| How to complete this task |
Please count the lines in the material below that include "linejoin". Reply with the number alone.
[[ Excerpted data, beginning ]]
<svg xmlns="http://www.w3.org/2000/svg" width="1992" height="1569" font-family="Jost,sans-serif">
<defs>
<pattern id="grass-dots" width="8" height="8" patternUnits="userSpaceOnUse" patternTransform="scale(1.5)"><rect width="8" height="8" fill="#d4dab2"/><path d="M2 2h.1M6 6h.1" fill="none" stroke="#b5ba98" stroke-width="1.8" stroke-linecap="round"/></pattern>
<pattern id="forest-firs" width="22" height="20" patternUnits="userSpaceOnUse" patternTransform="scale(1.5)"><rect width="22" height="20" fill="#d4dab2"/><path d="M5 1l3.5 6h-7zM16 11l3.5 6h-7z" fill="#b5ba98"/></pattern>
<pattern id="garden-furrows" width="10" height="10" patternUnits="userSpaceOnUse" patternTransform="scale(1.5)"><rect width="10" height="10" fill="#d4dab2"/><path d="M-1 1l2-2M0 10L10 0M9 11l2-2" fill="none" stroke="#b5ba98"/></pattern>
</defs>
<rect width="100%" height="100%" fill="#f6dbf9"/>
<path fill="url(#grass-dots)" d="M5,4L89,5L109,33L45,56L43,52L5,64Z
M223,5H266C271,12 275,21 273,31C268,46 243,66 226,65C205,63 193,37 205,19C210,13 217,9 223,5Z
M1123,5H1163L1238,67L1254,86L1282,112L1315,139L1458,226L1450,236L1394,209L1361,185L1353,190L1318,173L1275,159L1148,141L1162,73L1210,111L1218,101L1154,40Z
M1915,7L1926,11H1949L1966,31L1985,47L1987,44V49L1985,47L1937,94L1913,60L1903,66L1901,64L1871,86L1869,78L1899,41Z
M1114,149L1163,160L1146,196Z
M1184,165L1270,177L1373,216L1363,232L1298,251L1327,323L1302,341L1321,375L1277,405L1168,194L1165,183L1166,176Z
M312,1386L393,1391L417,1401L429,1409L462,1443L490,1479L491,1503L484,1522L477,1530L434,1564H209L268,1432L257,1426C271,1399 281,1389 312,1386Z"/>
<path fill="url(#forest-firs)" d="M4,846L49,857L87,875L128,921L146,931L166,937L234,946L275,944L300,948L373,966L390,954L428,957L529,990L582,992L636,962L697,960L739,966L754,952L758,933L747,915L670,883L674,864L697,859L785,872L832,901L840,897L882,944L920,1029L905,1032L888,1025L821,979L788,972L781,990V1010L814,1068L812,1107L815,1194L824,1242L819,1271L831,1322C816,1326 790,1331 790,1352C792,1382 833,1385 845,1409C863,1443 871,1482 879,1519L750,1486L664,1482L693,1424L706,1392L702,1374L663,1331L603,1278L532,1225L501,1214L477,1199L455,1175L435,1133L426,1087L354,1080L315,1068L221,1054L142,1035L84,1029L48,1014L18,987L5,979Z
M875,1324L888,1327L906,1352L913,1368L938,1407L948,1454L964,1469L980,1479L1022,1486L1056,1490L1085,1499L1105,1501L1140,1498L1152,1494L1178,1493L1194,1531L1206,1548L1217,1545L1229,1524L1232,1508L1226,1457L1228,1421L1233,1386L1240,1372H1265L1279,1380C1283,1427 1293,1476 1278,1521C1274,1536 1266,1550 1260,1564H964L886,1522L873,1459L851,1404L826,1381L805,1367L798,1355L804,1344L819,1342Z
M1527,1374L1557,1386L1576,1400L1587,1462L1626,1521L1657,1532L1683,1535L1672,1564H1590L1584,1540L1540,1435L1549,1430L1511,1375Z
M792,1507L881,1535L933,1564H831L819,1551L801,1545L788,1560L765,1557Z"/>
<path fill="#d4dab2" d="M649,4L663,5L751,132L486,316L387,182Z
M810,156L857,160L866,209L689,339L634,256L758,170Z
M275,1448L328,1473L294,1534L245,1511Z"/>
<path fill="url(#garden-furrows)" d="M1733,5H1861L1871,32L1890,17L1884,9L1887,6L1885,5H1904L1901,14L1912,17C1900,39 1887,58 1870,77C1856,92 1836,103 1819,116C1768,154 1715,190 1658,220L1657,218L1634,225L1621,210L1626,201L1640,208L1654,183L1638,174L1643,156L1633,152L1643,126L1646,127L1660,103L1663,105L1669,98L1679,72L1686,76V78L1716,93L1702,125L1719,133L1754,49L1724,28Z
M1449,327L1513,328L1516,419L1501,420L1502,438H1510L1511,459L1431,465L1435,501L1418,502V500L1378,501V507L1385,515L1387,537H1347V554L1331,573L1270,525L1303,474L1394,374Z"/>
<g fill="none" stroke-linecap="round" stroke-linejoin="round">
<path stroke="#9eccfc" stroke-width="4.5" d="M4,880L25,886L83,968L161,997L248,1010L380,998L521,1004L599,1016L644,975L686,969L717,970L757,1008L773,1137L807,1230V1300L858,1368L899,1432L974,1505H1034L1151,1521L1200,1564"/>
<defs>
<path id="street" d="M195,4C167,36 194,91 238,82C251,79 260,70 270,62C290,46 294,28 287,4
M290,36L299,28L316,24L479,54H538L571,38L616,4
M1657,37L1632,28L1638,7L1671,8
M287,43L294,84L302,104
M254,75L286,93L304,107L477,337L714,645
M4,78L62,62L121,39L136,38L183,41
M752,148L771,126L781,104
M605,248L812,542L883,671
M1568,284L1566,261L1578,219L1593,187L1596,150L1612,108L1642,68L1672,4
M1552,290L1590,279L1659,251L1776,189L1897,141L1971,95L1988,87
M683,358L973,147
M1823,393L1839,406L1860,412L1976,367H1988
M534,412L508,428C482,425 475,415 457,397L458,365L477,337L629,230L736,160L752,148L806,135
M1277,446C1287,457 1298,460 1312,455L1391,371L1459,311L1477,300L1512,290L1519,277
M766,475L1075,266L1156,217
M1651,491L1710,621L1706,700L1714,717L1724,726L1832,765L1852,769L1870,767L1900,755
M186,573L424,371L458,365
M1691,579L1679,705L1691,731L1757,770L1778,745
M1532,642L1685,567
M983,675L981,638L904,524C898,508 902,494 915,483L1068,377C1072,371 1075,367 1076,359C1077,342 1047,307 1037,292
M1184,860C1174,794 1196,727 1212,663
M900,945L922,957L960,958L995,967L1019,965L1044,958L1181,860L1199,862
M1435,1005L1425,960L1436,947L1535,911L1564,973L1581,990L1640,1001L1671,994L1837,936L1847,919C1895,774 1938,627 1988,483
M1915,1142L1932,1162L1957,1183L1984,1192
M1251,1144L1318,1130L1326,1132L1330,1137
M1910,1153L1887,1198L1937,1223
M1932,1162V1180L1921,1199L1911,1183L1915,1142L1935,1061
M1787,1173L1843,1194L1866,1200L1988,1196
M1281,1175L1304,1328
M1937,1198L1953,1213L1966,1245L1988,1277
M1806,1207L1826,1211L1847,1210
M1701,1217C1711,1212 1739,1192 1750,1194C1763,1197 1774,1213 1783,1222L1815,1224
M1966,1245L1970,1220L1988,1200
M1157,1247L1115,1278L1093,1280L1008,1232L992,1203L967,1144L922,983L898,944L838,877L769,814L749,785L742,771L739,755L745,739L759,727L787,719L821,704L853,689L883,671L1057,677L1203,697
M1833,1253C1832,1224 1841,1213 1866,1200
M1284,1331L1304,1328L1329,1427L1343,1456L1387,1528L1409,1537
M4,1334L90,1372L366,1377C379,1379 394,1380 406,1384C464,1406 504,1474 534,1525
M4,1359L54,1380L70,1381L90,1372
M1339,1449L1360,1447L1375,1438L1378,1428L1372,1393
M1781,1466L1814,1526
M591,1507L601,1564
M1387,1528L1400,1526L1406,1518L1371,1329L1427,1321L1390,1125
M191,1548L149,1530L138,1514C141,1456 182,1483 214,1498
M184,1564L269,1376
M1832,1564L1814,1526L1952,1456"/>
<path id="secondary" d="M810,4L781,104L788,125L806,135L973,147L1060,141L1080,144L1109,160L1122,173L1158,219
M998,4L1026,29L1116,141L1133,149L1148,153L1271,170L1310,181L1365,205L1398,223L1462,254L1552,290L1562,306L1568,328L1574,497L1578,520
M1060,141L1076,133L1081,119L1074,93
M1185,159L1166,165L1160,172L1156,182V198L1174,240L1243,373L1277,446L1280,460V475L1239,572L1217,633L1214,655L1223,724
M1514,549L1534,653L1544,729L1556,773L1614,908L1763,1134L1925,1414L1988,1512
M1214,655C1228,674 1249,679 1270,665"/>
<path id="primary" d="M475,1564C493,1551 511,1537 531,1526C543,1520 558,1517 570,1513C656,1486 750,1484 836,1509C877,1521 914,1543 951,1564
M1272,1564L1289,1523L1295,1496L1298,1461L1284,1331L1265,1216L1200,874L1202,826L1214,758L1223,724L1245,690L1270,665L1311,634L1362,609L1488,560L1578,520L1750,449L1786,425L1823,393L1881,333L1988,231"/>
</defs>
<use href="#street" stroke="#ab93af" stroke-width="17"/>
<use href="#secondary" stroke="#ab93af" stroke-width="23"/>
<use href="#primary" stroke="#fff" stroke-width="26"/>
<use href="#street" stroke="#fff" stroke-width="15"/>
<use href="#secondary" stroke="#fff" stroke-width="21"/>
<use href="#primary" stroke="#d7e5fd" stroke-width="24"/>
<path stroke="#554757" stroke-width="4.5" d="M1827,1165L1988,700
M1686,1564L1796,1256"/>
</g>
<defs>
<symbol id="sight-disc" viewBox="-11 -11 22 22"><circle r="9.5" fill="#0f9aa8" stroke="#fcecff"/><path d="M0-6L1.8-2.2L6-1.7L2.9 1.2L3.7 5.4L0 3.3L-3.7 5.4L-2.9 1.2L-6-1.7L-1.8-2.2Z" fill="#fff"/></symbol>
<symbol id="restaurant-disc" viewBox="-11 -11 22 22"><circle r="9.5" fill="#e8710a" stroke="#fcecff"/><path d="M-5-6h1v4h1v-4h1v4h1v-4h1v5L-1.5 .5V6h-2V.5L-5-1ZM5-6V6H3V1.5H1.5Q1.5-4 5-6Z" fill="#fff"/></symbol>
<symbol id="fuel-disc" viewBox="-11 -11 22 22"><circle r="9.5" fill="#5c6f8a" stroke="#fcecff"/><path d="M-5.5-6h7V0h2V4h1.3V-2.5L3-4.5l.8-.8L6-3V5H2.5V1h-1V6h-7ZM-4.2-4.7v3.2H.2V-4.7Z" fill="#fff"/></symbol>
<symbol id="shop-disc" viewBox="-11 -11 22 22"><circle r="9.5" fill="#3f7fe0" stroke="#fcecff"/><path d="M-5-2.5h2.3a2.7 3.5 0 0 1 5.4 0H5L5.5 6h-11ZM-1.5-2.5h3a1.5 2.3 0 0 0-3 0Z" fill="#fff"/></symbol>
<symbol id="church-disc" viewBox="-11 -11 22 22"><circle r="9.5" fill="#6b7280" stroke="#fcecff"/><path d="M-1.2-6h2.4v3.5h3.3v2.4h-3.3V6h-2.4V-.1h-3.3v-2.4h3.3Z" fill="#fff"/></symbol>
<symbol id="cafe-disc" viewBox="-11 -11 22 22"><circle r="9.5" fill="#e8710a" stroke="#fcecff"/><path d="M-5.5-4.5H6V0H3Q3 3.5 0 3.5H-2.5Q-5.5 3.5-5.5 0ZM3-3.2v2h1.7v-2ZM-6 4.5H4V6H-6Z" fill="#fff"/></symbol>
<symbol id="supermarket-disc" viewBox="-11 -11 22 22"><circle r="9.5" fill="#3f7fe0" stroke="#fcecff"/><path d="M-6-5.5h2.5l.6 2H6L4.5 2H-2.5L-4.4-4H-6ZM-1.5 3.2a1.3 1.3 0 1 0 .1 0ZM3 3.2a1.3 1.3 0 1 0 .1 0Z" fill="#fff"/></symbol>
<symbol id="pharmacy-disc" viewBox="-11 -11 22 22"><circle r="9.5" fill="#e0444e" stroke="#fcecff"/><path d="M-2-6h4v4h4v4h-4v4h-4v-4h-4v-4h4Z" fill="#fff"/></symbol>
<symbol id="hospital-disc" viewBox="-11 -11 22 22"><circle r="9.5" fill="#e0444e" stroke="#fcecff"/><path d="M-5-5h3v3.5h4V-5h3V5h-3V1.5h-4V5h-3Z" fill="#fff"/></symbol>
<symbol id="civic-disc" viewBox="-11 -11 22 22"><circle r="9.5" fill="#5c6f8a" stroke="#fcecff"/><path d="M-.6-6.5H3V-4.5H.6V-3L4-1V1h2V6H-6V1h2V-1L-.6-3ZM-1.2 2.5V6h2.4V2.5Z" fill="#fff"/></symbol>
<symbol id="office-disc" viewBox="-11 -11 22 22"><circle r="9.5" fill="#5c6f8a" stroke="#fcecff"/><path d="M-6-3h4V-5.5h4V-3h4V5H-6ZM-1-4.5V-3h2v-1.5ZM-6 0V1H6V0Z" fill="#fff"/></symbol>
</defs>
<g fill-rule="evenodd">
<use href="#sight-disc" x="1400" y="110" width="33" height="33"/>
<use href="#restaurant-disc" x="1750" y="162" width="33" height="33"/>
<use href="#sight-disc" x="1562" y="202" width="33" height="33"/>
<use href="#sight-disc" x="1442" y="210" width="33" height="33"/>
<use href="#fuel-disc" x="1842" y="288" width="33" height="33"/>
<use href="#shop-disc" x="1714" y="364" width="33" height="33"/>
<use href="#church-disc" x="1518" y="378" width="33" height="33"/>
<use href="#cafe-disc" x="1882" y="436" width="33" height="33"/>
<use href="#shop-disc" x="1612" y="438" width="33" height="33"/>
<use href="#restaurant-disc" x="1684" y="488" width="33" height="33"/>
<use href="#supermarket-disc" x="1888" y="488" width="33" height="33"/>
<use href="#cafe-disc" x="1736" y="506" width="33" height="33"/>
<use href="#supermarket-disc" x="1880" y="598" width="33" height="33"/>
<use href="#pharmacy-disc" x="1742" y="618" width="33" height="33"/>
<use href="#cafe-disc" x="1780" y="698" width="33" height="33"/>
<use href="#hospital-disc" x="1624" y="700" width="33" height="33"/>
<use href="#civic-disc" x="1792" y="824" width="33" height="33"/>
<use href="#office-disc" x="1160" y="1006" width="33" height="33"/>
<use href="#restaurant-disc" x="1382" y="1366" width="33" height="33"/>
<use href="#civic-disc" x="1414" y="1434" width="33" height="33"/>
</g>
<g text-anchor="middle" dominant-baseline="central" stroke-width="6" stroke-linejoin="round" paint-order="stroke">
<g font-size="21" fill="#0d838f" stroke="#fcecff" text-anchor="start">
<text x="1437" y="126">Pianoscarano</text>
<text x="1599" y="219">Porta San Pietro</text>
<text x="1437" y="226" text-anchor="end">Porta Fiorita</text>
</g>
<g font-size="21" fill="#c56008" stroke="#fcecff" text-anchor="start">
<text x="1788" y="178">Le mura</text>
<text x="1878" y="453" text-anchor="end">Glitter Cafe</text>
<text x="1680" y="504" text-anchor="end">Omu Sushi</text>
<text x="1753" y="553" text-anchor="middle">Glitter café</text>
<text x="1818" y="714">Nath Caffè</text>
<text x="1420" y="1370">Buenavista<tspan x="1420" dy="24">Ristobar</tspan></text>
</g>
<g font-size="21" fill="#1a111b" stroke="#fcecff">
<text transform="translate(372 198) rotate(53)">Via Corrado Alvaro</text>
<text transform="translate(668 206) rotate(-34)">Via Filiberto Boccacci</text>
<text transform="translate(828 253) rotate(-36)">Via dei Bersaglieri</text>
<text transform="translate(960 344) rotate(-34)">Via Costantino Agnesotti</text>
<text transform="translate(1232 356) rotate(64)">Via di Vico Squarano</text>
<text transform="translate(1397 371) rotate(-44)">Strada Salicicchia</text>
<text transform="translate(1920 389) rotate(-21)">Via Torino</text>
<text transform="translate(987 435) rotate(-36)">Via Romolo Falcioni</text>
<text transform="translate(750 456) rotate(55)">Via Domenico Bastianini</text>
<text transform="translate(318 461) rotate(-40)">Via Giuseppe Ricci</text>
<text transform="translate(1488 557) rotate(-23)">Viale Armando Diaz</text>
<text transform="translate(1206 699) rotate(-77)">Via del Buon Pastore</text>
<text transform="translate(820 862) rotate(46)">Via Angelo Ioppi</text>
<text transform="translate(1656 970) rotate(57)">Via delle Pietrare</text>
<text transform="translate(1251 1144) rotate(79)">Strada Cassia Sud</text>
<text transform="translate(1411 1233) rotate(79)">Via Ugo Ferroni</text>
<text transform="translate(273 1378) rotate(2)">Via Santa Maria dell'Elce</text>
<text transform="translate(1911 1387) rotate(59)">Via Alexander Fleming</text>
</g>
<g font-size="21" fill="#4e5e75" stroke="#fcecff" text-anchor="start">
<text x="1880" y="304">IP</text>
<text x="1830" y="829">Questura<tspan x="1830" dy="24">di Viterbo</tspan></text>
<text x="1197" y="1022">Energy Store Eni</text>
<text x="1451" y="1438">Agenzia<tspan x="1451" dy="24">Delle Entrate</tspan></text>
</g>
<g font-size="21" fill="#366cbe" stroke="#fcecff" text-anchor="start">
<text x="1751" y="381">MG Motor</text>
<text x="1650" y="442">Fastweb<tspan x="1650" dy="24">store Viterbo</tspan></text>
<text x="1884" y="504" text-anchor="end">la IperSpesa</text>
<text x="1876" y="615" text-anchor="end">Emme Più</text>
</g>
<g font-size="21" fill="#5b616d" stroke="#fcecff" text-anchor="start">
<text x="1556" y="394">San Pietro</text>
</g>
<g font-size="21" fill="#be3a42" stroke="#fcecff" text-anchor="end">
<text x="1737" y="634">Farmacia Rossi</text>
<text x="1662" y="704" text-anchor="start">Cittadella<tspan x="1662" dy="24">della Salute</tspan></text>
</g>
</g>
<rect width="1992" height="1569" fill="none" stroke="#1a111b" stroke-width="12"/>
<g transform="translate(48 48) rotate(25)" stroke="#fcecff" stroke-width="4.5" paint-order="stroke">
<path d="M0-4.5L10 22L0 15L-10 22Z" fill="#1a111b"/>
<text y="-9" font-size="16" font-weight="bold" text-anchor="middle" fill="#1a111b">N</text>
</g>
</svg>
[[ Excerpted data, end ]]
| Completed exercise |
2